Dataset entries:
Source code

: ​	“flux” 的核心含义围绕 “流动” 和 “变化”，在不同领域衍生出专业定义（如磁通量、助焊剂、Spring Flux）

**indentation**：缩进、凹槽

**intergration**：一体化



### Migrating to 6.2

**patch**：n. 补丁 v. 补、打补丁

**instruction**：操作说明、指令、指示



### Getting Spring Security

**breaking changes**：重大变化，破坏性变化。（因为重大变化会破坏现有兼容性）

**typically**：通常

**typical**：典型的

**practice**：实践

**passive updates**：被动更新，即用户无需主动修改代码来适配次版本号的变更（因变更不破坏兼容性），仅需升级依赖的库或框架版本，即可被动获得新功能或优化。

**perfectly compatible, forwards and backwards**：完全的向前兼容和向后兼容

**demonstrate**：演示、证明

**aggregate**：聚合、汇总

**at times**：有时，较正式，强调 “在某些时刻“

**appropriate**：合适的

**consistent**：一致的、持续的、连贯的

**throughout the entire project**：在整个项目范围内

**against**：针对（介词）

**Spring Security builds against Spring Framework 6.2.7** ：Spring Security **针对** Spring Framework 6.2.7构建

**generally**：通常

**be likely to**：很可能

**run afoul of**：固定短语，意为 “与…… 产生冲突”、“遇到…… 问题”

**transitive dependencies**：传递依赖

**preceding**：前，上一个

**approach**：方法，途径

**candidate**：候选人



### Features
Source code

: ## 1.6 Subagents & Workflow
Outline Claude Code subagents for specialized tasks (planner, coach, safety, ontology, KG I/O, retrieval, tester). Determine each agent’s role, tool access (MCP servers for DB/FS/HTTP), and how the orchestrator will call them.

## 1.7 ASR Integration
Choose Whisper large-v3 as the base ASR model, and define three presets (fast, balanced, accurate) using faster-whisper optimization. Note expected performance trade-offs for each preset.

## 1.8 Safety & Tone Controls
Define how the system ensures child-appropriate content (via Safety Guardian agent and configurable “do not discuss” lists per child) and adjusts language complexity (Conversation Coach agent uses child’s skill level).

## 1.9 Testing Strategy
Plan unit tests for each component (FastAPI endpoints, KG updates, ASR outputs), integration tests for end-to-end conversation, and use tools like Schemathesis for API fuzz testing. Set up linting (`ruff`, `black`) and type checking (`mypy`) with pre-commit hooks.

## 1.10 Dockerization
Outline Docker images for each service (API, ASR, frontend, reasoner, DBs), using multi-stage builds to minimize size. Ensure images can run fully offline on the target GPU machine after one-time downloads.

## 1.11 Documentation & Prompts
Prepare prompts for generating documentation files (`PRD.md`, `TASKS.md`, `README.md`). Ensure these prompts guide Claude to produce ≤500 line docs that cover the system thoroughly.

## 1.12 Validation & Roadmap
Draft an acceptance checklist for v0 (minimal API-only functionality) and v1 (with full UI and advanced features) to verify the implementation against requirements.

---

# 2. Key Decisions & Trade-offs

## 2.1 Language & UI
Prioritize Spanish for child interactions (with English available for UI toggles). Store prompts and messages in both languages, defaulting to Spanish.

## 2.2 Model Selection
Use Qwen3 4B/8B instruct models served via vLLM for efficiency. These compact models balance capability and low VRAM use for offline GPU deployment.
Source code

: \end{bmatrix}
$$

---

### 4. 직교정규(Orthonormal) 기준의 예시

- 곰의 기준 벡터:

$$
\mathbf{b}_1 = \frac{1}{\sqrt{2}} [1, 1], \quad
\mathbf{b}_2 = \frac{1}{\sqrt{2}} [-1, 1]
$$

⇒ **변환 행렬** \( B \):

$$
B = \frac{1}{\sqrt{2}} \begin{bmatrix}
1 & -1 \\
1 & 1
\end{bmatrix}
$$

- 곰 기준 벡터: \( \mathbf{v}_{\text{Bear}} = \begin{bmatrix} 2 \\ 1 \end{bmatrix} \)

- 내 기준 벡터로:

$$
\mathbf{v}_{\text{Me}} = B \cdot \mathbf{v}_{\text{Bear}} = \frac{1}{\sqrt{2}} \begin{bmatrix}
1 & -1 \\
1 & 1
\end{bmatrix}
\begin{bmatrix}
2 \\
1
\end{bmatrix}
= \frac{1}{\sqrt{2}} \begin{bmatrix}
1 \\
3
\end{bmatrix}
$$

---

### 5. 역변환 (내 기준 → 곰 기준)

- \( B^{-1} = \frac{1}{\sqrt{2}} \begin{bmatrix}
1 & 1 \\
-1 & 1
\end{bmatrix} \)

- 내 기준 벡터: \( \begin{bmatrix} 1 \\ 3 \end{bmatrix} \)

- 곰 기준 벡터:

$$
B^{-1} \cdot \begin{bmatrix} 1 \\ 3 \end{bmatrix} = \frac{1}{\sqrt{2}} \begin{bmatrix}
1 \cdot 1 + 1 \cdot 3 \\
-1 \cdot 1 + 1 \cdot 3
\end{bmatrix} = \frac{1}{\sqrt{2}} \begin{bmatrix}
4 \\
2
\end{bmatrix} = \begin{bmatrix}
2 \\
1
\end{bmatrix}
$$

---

WHAT YOU HAVE TO DO: Extract each line of the material above that contains the string "sqrt". Letter case must match.

ANSWER TO THIS PROBLEM:
\mathbf{b}_1 = \frac{1}{\sqrt{2}} [1, 1], \quad
\mathbf{b}_2 = \frac{1}{\sqrt{2}} [-1, 1]
B = \frac{1}{\sqrt{2}} \begin{bmatrix}
\mathbf{v}_{\text{Me}} = B \cdot \mathbf{v}_{\text{Bear}} = \frac{1}{\sqrt{2}} \begin{bmatrix}
= \frac{1}{\sqrt{2}} \begin{bmatrix}
- \( B^{-1} = \frac{1}{\sqrt{2}} \begin{bmatrix}
B^{-1} \cdot \begin{bmatrix} 1 \\ 3 \end{bmatrix} = \frac{1}{\sqrt{2}} \begin{bmatrix}
\end{bmatrix} = \frac{1}{\sqrt{2}} \begin{bmatrix}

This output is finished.